When Datami initially launched, developers and DevOps teams were logging directly into servers for troubleshooting. Realizing that this approach would not scale, it began aggregating its logs with Fluentd and deployed the Elasticsearch-Logstash-Kibana (ELK) stack for search and visualization. However, the Datami team soon discovered that it was very difficult to keep ELK running correctly without devoting extra staff to log management. “We really wanted to focus the company’s limited resources on its core business,” explains Mohit Khanna, senior cloud architect at Datami.
Datami now sends application logs as well as logs from its Apache Kafka infrastructure and MongoDB database to Loggly. Most of these logs are formatted in JSON, so they are easier to search and filter with Loggly. The Datami team kept its existing Fluentd log collector in place and simply pointed it to Loggly. “Fluentd worked right out of the box for us, and it made things easy because our team already knew it,” Khanna reports.

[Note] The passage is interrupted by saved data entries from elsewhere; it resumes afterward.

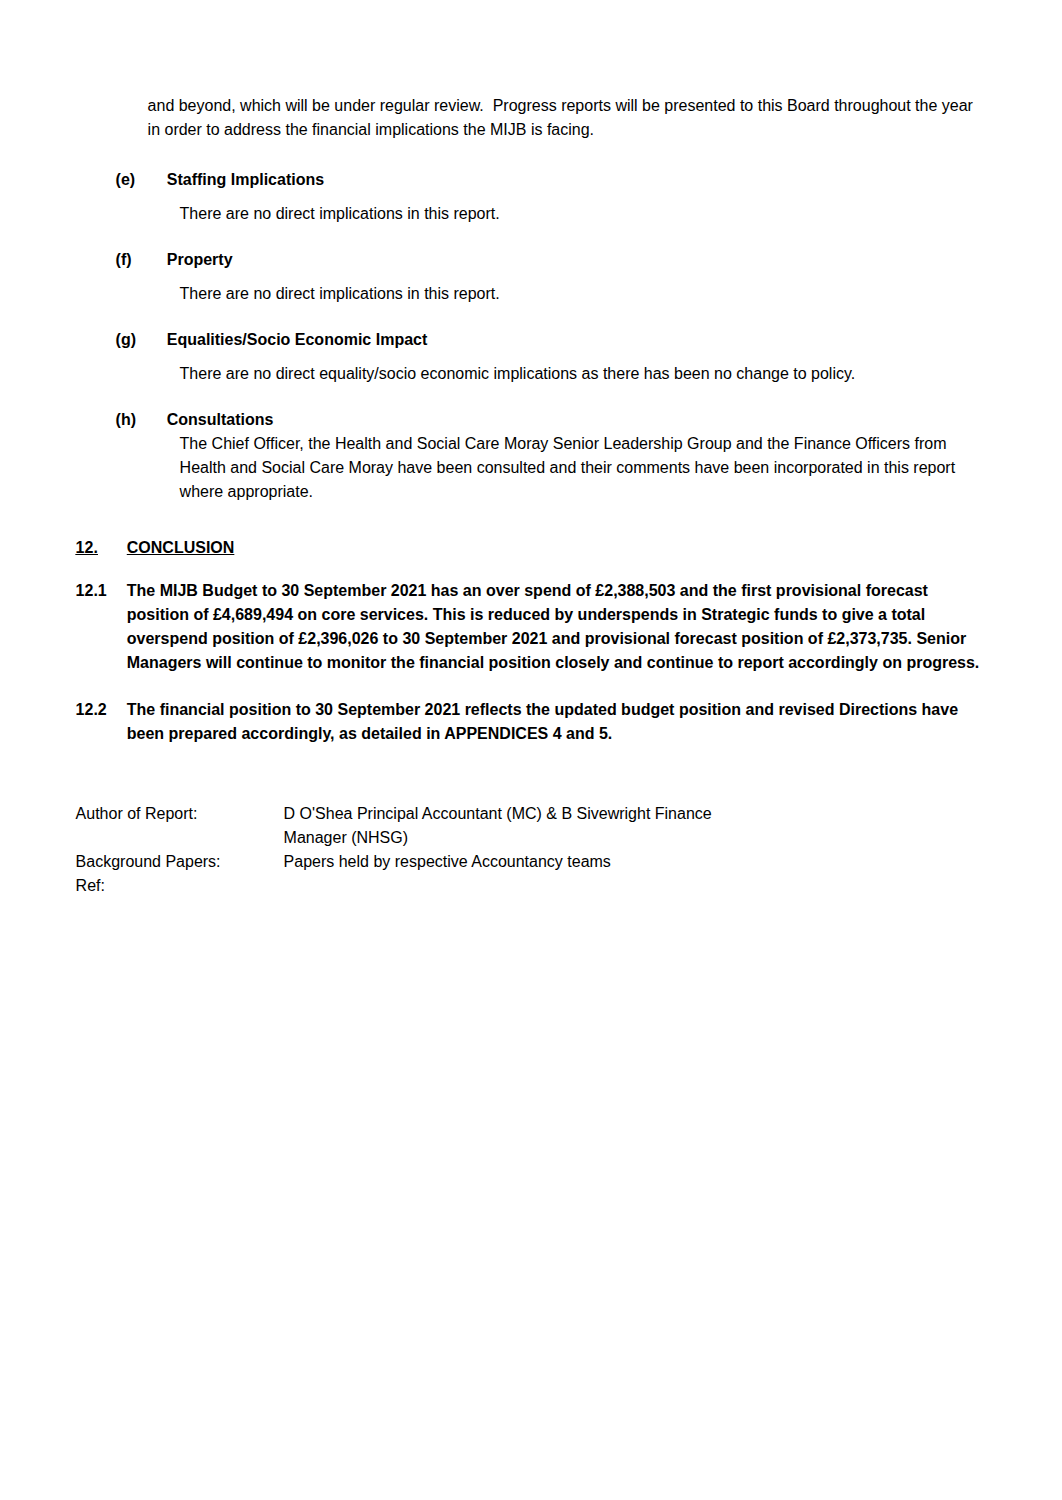and beyond, which will be under regular review. Progress reports will be presented to this Board throughout the year in order to address the financial implications the MIJB is facing.
(e) Staffing Implications
There are no direct implications in this report.
(f) Property
There are no direct implications in this report.
(g) Equalities/Socio Economic Impact
There are no direct equality/socio economic implications as there has been no change to policy.
(h) Consultations
The Chief Officer, the Health and Social Care Moray Senior Leadership Group and the Finance Officers from Health and Social Care Moray have been consulted and their comments have been incorporated in this report where appropriate.
12. CONCLUSION
12.1 The MIJB Budget to 30 September 2021 has an over spend of £2,388,503 and the first provisional forecast position of £4,689,494 on core services. This is reduced by underspends in Strategic funds to give a total overspend position of £2,396,026 to 30 September 2021 and provisional forecast position of £2,373,735. Senior Managers will continue to monitor the financial position closely and continue to report accordingly on progress.
12.2 The financial position to 30 September 2021 reflects the updated budget position and revised Directions have been prepared accordingly, as detailed in APPENDICES 4 and 5.
Author of Report: D O'Shea Principal Accountant (MC) & B Sivewright Finance
Manager (NHSG)
Background Papers: Papers held by respective Accountancy teams
Ref: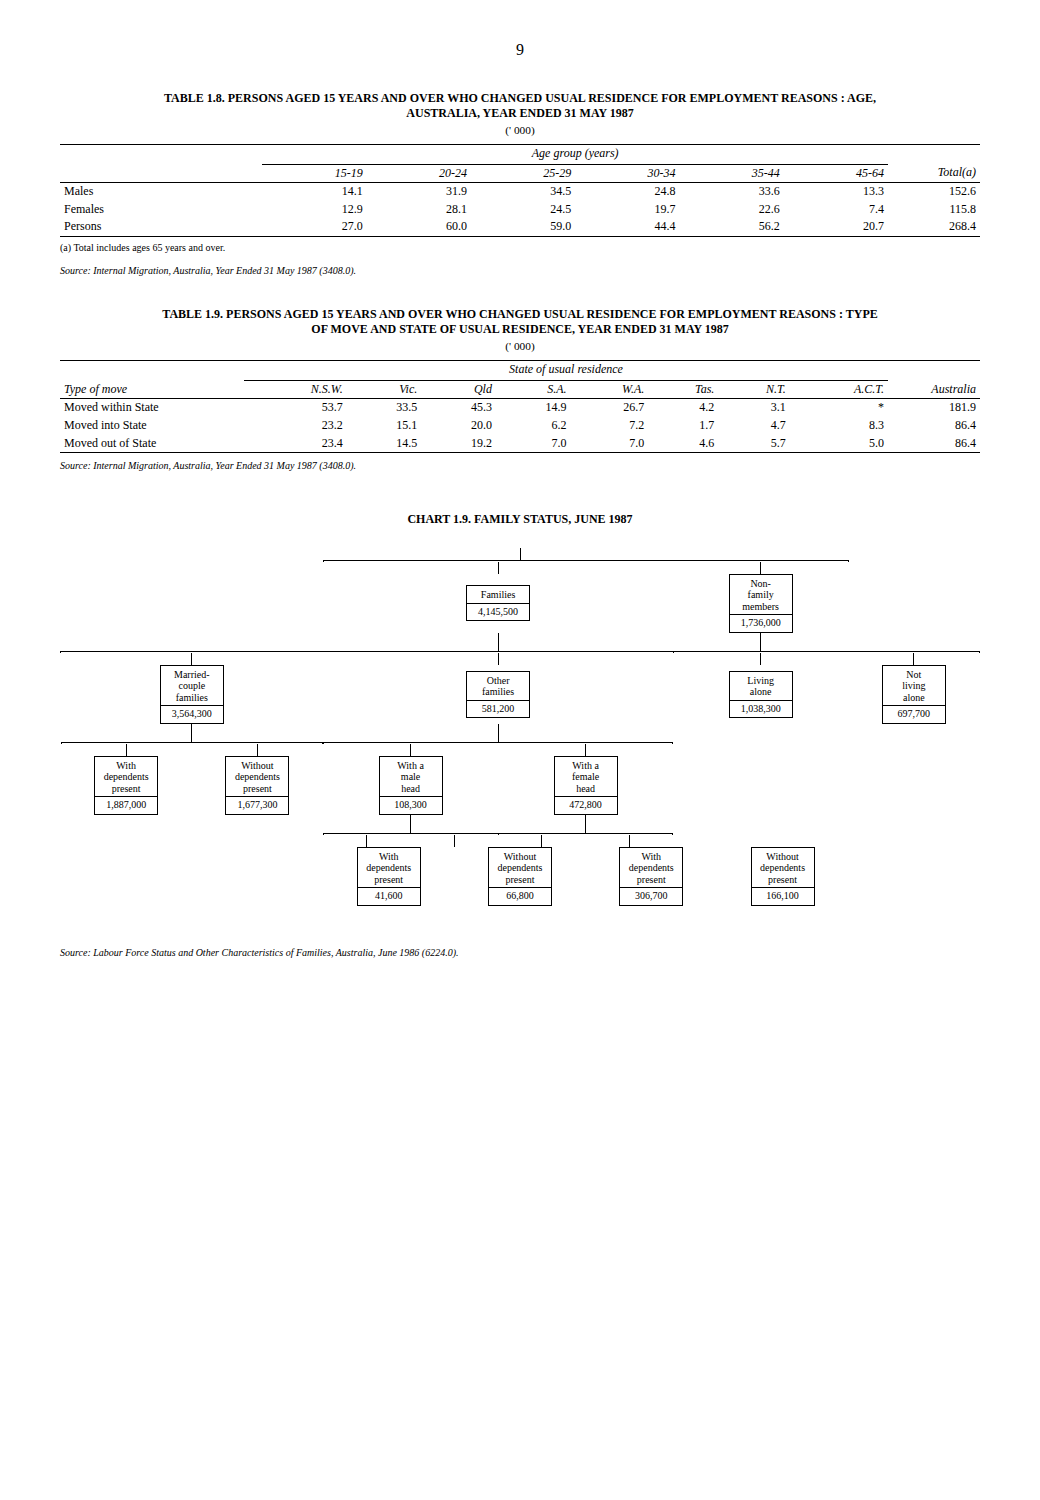9
TABLE 1.8. PERSONS AGED 15 YEARS AND OVER WHO CHANGED USUAL RESIDENCE FOR EMPLOYMENT REASONS : AGE,
AUSTRALIA, YEAR ENDED 31 MAY 1987
(' 000)
| | Age group (years) | |
| | 15-19 | 20-24 | 25-29 | 30-34 | 35-44 | 45-64 | Total(a) |
| Males | 14.1 | 31.9 | 34.5 | 24.8 | 33.6 | 13.3 | 152.6 |
| Females | 12.9 | 28.1 | 24.5 | 19.7 | 22.6 | 7.4 | 115.8 |
| Persons | 27.0 | 60.0 | 59.0 | 44.4 | 56.2 | 20.7 | 268.4 |
(a) Total includes ages 65 years and over.
Source: Internal Migration, Australia, Year Ended 31 May 1987 (3408.0).
TABLE 1.9. PERSONS AGED 15 YEARS AND OVER WHO CHANGED USUAL RESIDENCE FOR EMPLOYMENT REASONS : TYPE
OF MOVE AND STATE OF USUAL RESIDENCE, YEAR ENDED 31 MAY 1987
(' 000)
| | State of usual residence | |
| Type of move | N.S.W. | Vic. | Qld | S.A. | W.A. | Tas. | N.T. | A.C.T. | Australia |
| Moved within State | 53.7 | 33.5 | 45.3 | 14.9 | 26.7 | 4.2 | 3.1 | * | 181.9 |
| Moved into State | 23.2 | 15.1 | 20.0 | 6.2 | 7.2 | 1.7 | 4.7 | 8.3 | 86.4 |
| Moved out of State | 23.4 | 14.5 | 19.2 | 7.0 | 7.0 | 4.6 | 5.7 | 5.0 | 86.4 |
Source: Internal Migration, Australia, Year Ended 31 May 1987 (3408.0).
CHART 1.9. FAMILY STATUS, JUNE 1987
| | Families 4,145,500 | Non- family members 1,736,000 | |
| Married- couple families 3,564,300 | | | Other families 581,200 | Living alone 1,038,300 | | | Not living alone 697,700 |
| / With dependents present 1,887,000 / Without dependents present 1,677,300 / | / With a male head 108,300 / With a female head 472,800 / | |
| | / With dependents present 41,600 / Without dependents present 66,800 / With dependents present 306,700 / Without dependents present 166,100 / | |
Source: Labour Force Status and Other Characteristics of Families, Australia, June 1986 (6224.0).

Loggly has increased our productivity across the product lifecycle and allowed our developers to concentrate on coding.
— Mohit Khanna, Senior Cloud Architect
Datami’s team of 20 developers and two DevOps professionals uses Loggly to troubleshoot problems and has seen productivity improvements across the team. “Before Loggly, reaction times were much longer,” Khanna says. “Now, we’re able to tell what went wrong in five minutes.”
The development team has handed over a lot of this day-to-day log analysis to the QA department and in some cases to customer support. The Datami team might search to identify which microservice is causing a particular issue, look into the history using log data, or investigate the latency of a particular REST API. The team uses Slack extensively and will often share Loggly search results when collaborating on a problem. When a team member needs to share log data with a customer, it’s easy to put a search result in grid view and export the data to a CSV file. “This approach is helpful because not all of our customer contacts are technical,” Khanna adds.
“Personally, I own almost 50 Amazon EC2 instances. Now, I hardly ever log into them.”
When a product launches in a new market, Datami usually sees sudden spikes in subscriber traffic. The team has created Loggly alerts that send notifications directly to a Slack channel, so that the DevOps team knows to increase its monitoring using a toolset that includes Datadog, Kibana, and their internal Monitoring portal in addition to Loggly. Datami also uses Loggly alerts to detect exceptions thrown in its microservices.
The QA group at Datami also make use of log data in two ways:
The QA team takes advantage of Loggly Derived Fields to create multiple fields within log data, from which they can set alerts to immediately detect certain correlated data values.
In a microservices architecture, log management is a critical tool for troubleshooting issues. “Anyone with more than six or seven microservices in production on more than 20 servers simply must centralize the log data,” Khanna concludes. “Loggly is a no-brainer.”